* **Problem description**
List each line in the listing below that contains the string "Fabricantes".

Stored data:

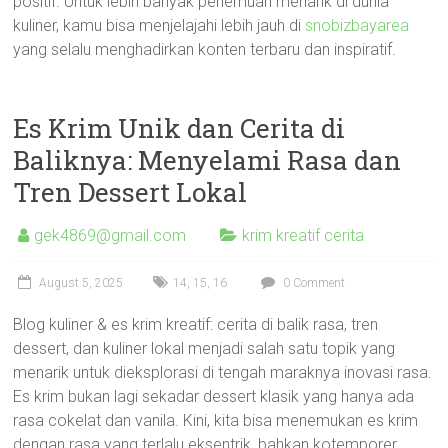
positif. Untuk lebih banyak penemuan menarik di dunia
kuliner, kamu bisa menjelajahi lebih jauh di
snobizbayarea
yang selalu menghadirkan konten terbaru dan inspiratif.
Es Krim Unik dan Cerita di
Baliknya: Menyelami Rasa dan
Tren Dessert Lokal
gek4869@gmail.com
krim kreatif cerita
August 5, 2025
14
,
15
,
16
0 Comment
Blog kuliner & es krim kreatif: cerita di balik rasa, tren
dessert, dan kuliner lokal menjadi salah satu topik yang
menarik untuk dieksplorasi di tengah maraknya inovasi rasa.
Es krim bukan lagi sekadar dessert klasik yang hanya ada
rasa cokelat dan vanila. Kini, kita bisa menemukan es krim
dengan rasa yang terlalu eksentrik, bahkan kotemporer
...
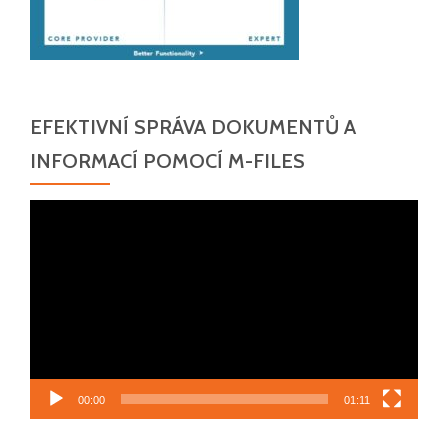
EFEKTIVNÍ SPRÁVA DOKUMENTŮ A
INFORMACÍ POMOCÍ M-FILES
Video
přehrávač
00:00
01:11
...
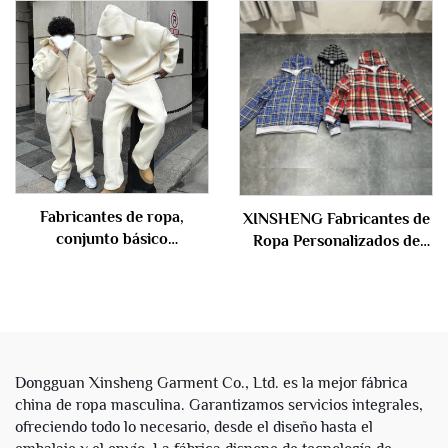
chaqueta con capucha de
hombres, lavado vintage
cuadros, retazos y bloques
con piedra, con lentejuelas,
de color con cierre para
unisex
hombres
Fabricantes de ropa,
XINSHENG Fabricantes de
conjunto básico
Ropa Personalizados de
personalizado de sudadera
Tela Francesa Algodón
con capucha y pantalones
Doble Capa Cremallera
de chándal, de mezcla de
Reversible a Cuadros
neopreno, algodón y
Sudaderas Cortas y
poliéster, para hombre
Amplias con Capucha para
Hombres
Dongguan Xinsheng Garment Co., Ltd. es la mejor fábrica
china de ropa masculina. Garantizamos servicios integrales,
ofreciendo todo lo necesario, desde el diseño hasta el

* **Exercise solution**
Fabricantes de ropa,
XINSHENG Fabricantes de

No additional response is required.